» Исходный фрагмент:
————————
Между тем кажется очевидным, что достаточно было хотя бы раз со вниманием и без предубеждения прослушать лекцию Грановского, чтобы убедиться в полной несостоятельности этой характеристики: «артист на кафедре». И дело здесь было не только в том, что ни в природных данных Грановского, ни в его манере держаться на кафедре не было ничего такого, что обычно связывают с понятием «артистизм». Скорее, напротив: у профессора был слабый, глуховатый голос и плохая дикция (отсюда дружеское прозвище: «шепелявый профессор»). Лекции Грановского держали слушателей в постоянном напряжении: в аудитории должна была стоять полная тишина. Она и стояла… Что же касалось эффектных ораторских приемов, то Грановский не терпел их принципиально. В одном из писем, написанных в самом начале преподавательской деятельности, рассказывая близким друзьям о том, как он готовится к лекциям, Грановский особо отмечал: «При изложении я имею в виду пока только одно – самую большую простоту и естественность… Даже тогда, когда рассказ в самом деле возьмет меня за душу, я стараюсь охладить себя и говорить по-прежнему»[8]. Предельная искренность при полном отсутствии позы – вот то, что прежде всего характеризовало лекторскую манеру Грановского.
Но главное, повторюсь, все же не в этом: «внутренние эффекты» отсутствовали в лекциях и научных работах так же, как и внешние. Ни неожиданных трактовок, ни ярких личностных характеристик, ни смелой актуализации исторического материала… В наше время, когда представление о лекционных курсах Грановского складывается лишь на основе несовершенных студенческих записей, они вообще могут показаться скучными. А народ, между тем, на эти лекции валом валил, аудитория была забита; что же касалось публичных чтений, то совершенно не разделявший взглядов Грановского П. Я. Чаадаев назвал их «явлением историческим» – и возразить ему было некому… Значит, были у этой потрясающей популярности «шепелявого профессора» какие-то серьезные, глубинные причины.
————————
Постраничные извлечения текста
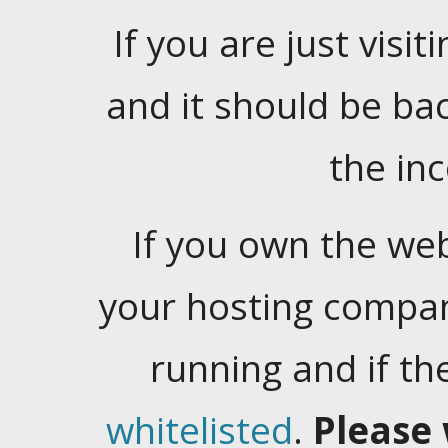
If you are just visiti
and it should be ba
the in
If you own the web
your hosting company
running and if t
whitelisted
.
Please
————————
» Ваша задача: Напишите продолжение фрагмента о лекциях Грановского, начиная сразу после его последней фразы.

» Результат ниже:
Очевидно, что поставленный вопрос не решается вне контекста эпохи Николая I, на которую пришлась почти вся сознательная жизнь Грановского. А эпоха эта достаточно сложна для понимания, особенно в наше время; лет тридцать-сорок назад, при так называемом застое, разобраться в ней было, пожалуй, попроще…
Если попытаться вкратце, избегая лишних подробностей, определить особенности того времени в интересующем нас ракурсе – а это, прежде всего, взаимоотношения власти и общества – то мы придем к следующему. Власть в форме официальной идеологии – пресловутой «официальной народности» – постулирует ряд достаточно жестких требований по отношению к своим подданным. Эти требования обосновывались необходимостью для каждого россиянина, вне зависимости от его социального, имущественного и служебного положения, строго соответствовать – делами, мыслями, чувствами – самодержавной государственности и православной конфессии, каковые провозглашались идеалом бытия – материального и духовного – для русского народа. С помощью официальной идеологии, направленной на сохранение существующего положения вещей, власть настраивала своих подданных на верное служение престолу и церкви, стремясь пресечь любые поползновения к самостоятельному суждению, критике и уж тем более – к переменам принципиального характера.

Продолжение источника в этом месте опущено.